Part of his strategy this time has been highly publicised attacks on Sinn Féin which keep him in the limelight. Some say it was these repeated attacks on them which led SF to leak the deal done last autumn about releasing the killers of Garda McCabe, a leak which nicely hoist McDowell by his own petard. He has spent the last 10 days grovelling to the Garda Representative Association.
A side effect of his assault on SF has been its result in the north. McDowell has suddenly discovered Sinn Féin is linked to the IRA and since the June elections in the Republic hove into sight he has used his position as minister of justice to issue a stream of accusations about republican criminality which have been music to DUP ears.
In fact, McDowell's assertions, which are regularly quoted by DUP figures like Peter Robinson, have made it easy for the DUP to refuse to enter talks with SF.
Only last Friday McDowell met Jeffrey Donaldson along with the leader of a victims group and told them the IRA was netting between £10 million and £20 million from racketeering along the border.
Now there's precision for you, figures that could only come from the detailed intelligence available to a minister of justice; figures strangely at variance with those released by any other government or police inquiry in recent years. No matter. It allowed Donaldson a sound bite and McDowell 10 seconds of publicity.
Does it help anything in the north? Not a bit. On the contrary: every word McDowell says will be taken down and used as evidence to avoid entering talks with SF. Bolstered by McDowell's campaign, the DUP has now raised its conditions for talking to SF higher than those Trimble set for entering a northern administration with it. Not only has the Taoiseach not shut McDowell up, he has more or less endorsed his allegations thereby making a nonsense of his stated aim of restoring devolution by October, unless he means October 2006.

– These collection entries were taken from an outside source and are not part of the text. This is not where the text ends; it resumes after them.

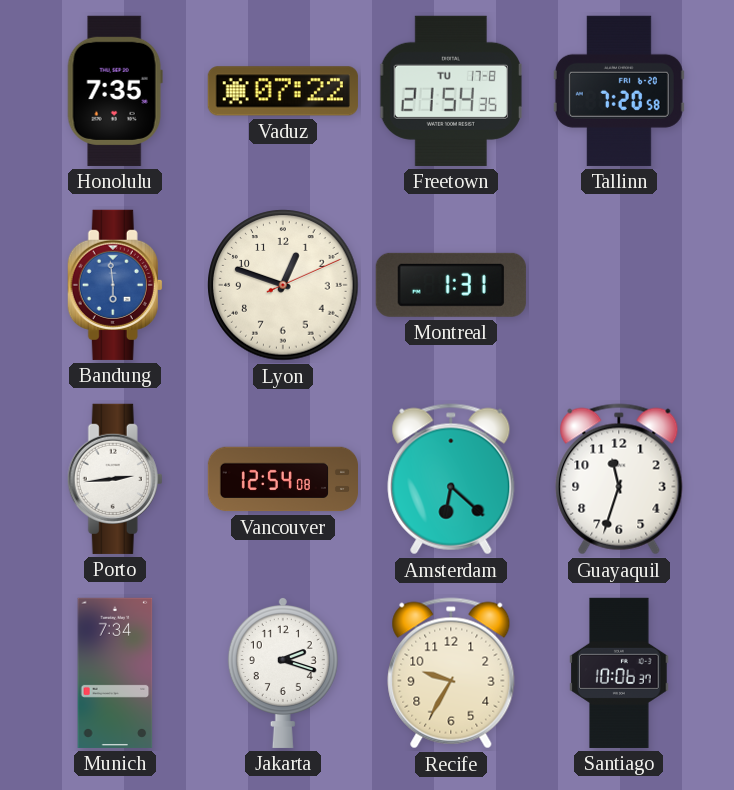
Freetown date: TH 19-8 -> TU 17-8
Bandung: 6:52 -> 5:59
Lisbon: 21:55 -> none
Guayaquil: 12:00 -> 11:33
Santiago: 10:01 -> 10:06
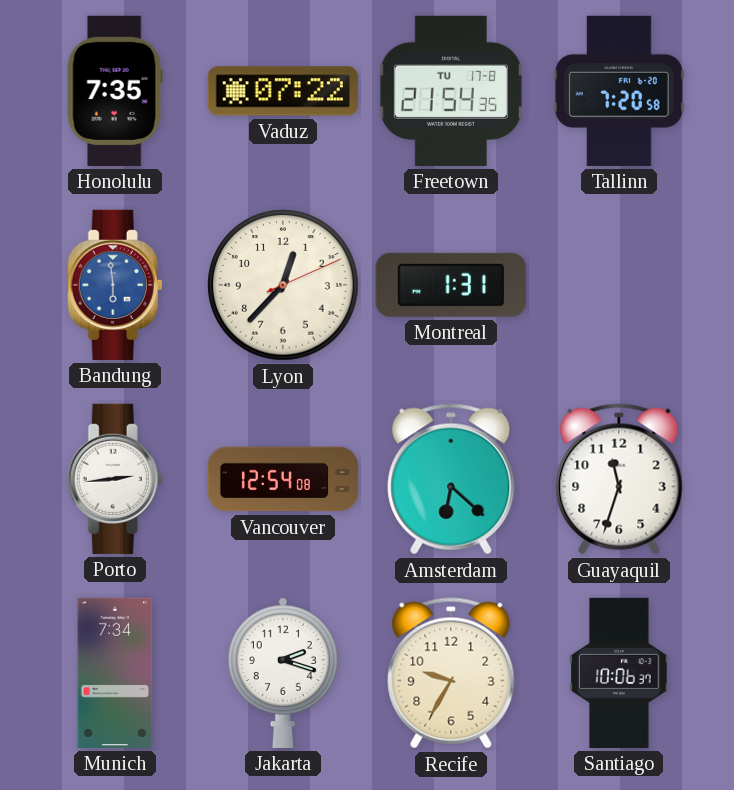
Lyon: 12:48 -> 12:37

Why? Oh sure, the obvious reason is that SF is doing well in the polls showing it will take many Fianna Fail seats and maybe even squeeze a European seat in Dublin. McDowell wants to steal Fine Gael's clothes as the Laurna Order party and grab a few more PD council seats. But are those good enough reasons to wreck any chance of a deal in the north?
Of course not and both the culprits know it. So why do they persist?
Sadly the answer is that there is no chance of a deal in the north, not this year and probably not next. There's a lot of wishful thinking about 'young', pragmatic politicians in the DUP like Peter Robinson (56) and Nigel Dodds (46). Listen to what they say though. They all say the same. They won't even talk to SF until it has surrendered all weapons and the IRA has gone out of business. How could they know? They couldn't but they don't care. They don't care because they don't want the agreement to work. Remember, most unionists are opposed to the agreement and that's why they voted DUP.
Most unionists are happy with direct rule because the British administration's default position is unionist status quo. Direct rule is a fool-proof way of avoiding change. Remember for twenty-five years the DUP and the rapidly vanishing UUP opposed sharing power with the harmless SDLP who never killed anyone, even by mistake. Can anyone explain why they should now agree to share power with Sinn Féin in a 1998 arrangement they opposed from the word go?